By the end of a few hours, the team accomplished a lot and was happy to know that the results of their hard work would be delivered to local communities later in the week.

Upcoming Events & Conferences
Building Qt-enabled VTK Applications Webinar
Wednesday, April 24, 2013 3:00-4:00 PM
This free webinar will teach attendees how to create fully-featured applications using VTK and Qt.

SUNY Albany Open Source Festival
Thursday, April 25, 2013; Albany, NY
Kitwareans will attend and present the following talks:
M Revolution: teaching the next generation; Raspberry Pi Happiness in a Hackspace; and Teaching Brain Anatomy with Open Source.
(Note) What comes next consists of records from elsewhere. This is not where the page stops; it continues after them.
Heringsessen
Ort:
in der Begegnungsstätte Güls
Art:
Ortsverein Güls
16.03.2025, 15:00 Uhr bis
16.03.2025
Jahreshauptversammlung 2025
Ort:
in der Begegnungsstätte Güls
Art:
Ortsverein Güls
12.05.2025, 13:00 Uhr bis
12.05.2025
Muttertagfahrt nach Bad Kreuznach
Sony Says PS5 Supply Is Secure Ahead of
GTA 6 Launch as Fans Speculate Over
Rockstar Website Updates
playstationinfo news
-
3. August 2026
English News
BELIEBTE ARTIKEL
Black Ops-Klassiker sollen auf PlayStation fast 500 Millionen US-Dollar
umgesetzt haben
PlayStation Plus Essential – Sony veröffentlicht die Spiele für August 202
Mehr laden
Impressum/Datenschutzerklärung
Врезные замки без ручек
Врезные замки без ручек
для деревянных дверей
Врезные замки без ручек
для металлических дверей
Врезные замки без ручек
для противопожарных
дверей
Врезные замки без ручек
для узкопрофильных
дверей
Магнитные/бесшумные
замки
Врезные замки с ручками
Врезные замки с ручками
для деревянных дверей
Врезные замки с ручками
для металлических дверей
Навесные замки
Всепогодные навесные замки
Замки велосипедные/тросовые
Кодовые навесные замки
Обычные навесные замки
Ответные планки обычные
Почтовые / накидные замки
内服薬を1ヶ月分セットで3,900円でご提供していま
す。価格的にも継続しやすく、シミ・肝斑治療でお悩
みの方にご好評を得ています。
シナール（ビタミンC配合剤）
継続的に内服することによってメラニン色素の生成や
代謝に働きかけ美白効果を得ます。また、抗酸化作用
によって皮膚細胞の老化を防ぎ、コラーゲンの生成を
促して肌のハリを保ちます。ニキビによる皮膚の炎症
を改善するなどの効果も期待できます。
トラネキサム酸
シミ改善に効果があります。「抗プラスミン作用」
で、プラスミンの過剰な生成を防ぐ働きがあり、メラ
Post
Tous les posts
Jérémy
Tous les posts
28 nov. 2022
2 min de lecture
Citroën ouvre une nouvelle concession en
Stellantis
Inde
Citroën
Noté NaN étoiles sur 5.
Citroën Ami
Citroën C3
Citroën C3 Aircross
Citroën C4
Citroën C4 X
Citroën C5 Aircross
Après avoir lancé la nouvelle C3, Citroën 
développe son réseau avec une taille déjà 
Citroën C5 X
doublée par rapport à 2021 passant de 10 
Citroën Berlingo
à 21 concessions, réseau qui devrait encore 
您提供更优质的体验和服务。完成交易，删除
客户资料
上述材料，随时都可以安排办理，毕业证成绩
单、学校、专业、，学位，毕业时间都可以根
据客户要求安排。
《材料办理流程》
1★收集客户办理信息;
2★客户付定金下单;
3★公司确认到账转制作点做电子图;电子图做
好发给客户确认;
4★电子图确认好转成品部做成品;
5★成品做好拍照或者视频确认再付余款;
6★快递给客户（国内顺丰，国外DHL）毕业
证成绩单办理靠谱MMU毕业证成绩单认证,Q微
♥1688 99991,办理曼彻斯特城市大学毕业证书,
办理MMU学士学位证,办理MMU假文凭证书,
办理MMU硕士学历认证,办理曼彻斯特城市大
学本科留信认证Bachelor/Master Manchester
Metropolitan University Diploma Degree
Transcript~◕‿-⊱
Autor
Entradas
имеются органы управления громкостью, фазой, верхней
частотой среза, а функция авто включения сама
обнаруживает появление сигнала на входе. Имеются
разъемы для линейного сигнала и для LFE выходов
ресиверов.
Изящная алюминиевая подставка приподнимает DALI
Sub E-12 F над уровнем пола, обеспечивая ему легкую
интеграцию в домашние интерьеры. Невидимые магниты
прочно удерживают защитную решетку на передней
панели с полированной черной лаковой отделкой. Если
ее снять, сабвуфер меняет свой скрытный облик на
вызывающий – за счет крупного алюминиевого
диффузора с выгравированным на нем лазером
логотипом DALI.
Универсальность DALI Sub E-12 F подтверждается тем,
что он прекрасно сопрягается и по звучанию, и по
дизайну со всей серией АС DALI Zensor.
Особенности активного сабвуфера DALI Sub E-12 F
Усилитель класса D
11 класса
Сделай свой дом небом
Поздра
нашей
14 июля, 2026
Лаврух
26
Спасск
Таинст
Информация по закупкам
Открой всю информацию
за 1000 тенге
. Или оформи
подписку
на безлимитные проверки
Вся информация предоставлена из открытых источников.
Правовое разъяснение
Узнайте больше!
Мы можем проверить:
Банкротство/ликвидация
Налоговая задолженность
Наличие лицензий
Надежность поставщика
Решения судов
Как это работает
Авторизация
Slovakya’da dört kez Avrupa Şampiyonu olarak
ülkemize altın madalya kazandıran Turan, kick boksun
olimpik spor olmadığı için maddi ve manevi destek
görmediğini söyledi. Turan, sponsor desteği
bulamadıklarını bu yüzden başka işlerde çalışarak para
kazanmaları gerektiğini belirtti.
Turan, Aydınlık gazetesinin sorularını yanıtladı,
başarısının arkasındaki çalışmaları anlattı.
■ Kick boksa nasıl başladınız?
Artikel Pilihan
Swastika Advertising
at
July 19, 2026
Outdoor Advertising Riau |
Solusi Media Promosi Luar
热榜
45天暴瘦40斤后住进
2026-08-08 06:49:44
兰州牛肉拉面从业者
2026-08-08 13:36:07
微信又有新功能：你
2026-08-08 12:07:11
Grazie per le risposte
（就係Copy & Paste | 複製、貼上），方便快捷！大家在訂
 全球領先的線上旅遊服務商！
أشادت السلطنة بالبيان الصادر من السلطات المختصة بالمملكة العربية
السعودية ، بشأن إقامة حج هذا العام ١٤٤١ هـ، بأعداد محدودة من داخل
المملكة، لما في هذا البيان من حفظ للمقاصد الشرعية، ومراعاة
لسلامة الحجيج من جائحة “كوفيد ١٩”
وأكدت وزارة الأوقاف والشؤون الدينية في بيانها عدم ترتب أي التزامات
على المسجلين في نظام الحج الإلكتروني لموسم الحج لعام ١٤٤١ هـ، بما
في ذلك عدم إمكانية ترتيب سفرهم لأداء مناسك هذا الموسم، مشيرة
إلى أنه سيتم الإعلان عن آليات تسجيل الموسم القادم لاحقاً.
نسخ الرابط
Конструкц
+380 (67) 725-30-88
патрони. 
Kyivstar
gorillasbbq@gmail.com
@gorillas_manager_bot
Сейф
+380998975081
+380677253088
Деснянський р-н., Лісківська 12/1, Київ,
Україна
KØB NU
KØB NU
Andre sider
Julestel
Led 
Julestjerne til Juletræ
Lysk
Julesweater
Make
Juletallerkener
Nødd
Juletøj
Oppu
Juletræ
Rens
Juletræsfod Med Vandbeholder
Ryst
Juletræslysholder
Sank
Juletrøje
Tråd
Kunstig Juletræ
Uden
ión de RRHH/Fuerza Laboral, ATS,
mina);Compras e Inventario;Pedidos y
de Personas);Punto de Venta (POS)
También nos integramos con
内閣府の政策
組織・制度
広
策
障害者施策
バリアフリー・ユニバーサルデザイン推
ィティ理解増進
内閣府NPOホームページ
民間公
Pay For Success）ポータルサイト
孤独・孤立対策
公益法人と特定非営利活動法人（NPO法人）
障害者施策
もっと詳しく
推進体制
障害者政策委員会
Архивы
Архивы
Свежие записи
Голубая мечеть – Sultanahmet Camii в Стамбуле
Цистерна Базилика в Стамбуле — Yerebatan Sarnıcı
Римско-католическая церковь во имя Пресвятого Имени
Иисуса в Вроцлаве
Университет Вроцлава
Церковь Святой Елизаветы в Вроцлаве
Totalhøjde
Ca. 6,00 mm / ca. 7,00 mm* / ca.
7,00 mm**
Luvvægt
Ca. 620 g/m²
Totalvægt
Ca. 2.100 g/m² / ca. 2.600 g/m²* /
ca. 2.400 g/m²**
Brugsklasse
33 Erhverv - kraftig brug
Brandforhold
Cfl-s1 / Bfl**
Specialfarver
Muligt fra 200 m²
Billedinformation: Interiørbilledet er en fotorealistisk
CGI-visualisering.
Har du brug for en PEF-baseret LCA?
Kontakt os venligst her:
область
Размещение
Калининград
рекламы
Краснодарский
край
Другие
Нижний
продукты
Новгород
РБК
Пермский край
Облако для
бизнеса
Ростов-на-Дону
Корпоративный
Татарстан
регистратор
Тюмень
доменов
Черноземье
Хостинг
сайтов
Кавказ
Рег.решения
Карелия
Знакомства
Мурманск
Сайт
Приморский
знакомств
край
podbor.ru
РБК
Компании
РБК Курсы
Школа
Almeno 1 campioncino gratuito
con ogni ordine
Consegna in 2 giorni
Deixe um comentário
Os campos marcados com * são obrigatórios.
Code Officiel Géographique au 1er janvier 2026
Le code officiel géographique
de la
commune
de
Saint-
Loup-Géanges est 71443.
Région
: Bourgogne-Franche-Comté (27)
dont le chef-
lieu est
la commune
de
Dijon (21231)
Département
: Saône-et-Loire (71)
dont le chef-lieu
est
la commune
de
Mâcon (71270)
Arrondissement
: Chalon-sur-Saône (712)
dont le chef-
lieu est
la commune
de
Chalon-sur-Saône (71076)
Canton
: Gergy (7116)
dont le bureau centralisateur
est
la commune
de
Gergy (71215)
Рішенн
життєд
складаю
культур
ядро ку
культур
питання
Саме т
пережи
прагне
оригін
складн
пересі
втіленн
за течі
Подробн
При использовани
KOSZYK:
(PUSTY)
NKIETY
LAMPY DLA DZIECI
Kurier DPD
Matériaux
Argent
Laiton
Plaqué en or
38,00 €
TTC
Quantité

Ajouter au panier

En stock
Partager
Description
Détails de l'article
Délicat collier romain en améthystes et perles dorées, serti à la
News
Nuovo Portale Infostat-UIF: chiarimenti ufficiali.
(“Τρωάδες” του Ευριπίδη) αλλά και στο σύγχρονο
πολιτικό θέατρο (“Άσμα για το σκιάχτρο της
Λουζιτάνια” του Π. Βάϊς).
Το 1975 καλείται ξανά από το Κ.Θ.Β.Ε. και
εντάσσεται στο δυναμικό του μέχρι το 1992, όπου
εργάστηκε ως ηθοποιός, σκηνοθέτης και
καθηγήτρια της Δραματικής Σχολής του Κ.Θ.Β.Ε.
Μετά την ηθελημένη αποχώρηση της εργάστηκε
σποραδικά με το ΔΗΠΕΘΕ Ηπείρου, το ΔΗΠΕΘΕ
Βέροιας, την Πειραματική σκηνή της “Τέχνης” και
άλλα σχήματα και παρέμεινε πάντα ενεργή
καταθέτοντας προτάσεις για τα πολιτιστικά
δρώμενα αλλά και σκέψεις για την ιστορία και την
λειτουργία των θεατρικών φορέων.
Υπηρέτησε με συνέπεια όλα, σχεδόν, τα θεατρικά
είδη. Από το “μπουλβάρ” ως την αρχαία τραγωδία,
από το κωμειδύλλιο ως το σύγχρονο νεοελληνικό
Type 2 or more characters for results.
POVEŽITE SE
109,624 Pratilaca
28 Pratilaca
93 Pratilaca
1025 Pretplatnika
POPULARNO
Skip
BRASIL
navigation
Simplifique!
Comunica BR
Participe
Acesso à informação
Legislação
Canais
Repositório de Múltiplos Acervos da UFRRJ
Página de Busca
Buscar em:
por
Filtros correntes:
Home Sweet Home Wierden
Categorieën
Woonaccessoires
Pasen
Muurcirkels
Open-source, Cross-platform Charting with VTK Webinar
Thursday, May 8th, 2013 11:00 AM-12:00 PM
This free webinar will teach attendees how to use VTK’s charting modules to plot and interact with non-spatially oriented datasets.

CVPR 2013
June 23rd-27th; Portland, OR
Kitware will present the paper, “A Minimum Error Vanishing Point Detection Approach for Uncalibrated Monocular Images of Man-made Environments,” by Yiliang Xu, Sangmin Oh, and Anthony Hoogs.

Quantitative Medical Imaging (QMI) Meeting
June 24th-26th; Arlington, VA
Rick Avila is the General Chair for this event.

Computer Assisted Radiology and Surgery (CARS)
June 26th-29th; Heidelberg, Germany
Andinet Equobahrie will join Kevin Cleary of Children’s Research Institute to present a tutorial on open-source software and its uses in computer-assisted surgery.

New Employees
Charles Weatherford
Charles joined the Kitware team in Clifton Park, NY as a Communications Coordinator. He most recently worked as a Production Underwriter at Farm Family Casualty Insurance.

Jamie Snape
Jamie joined the Carrboro, NC office as an R&D Engineer. He holds a Ph.D. from UNC-Chapel Hill where his dissertation focused on “smooth and collision-free navigation for multiple mobile robots and video characters.”